■ Data records
<<<<

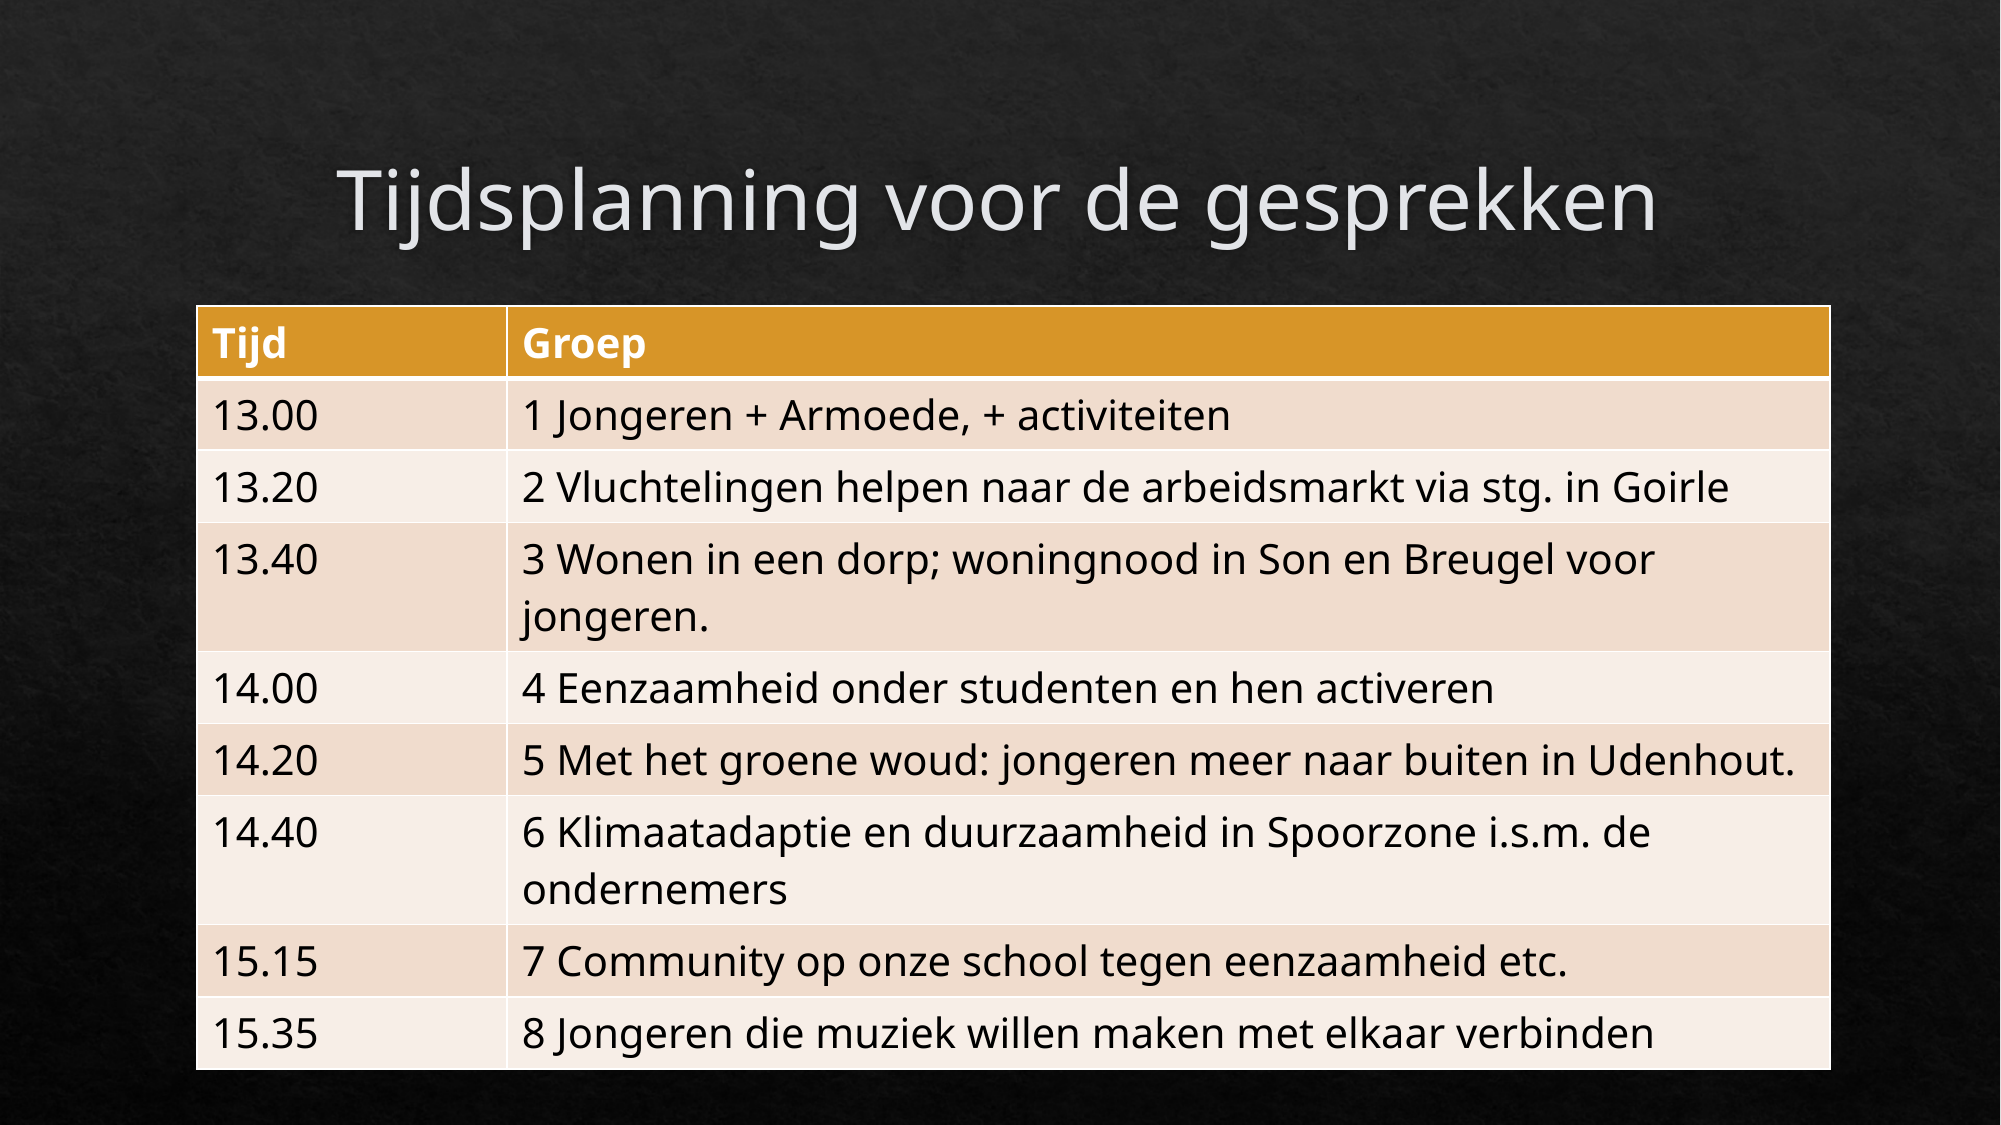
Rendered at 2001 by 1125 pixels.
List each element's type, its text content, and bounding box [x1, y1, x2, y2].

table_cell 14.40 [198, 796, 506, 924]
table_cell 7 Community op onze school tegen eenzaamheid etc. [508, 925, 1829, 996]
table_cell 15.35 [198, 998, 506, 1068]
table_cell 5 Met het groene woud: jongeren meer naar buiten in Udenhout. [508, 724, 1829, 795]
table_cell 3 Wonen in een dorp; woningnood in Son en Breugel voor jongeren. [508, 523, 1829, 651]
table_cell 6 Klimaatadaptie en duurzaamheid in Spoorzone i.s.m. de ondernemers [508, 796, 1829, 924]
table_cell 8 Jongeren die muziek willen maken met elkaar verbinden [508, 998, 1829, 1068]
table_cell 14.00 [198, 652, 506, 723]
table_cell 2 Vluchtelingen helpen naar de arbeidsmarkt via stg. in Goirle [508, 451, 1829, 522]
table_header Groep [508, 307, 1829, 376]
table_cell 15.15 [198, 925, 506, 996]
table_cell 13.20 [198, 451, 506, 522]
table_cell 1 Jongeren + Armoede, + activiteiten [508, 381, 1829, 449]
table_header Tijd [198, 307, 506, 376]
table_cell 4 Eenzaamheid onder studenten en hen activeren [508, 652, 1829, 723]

>>>>

■ EXERCISE
Repeat each line above exactly. The pictures stay out.

■ EXERCISE SOLUTION
Rendered at 2001 by 1125 pixels.
List each element's type, its text content, and bounding box [x1, y1, x2, y2].

table_cell 14.40 [198, 796, 506, 924]
table_cell 7 Community op onze school tegen eenzaamheid etc. [508, 925, 1829, 996]
table_cell 15.35 [198, 998, 506, 1068]
table_cell 5 Met het groene woud: jongeren meer naar buiten in Udenhout. [508, 724, 1829, 795]
table_cell 3 Wonen in een dorp; woningnood in Son en Breugel voor jongeren. [508, 523, 1829, 651]
table_cell 6 Klimaatadaptie en duurzaamheid in Spoorzone i.s.m. de ondernemers [508, 796, 1829, 924]
table_cell 8 Jongeren die muziek willen maken met elkaar verbinden [508, 998, 1829, 1068]
table_cell 14.00 [198, 652, 506, 723]
table_cell 2 Vluchtelingen helpen naar de arbeidsmarkt via stg. in Goirle [508, 451, 1829, 522]
table_header Groep [508, 307, 1829, 376]
table_cell 15.15 [198, 925, 506, 996]
table_cell 13.20 [198, 451, 506, 522]
table_cell 1 Jongeren + Armoede, + activiteiten [508, 381, 1829, 449]
table_header Tijd [198, 307, 506, 376]
table_cell 4 Eenzaamheid onder studenten en hen activeren [508, 652, 1829, 723]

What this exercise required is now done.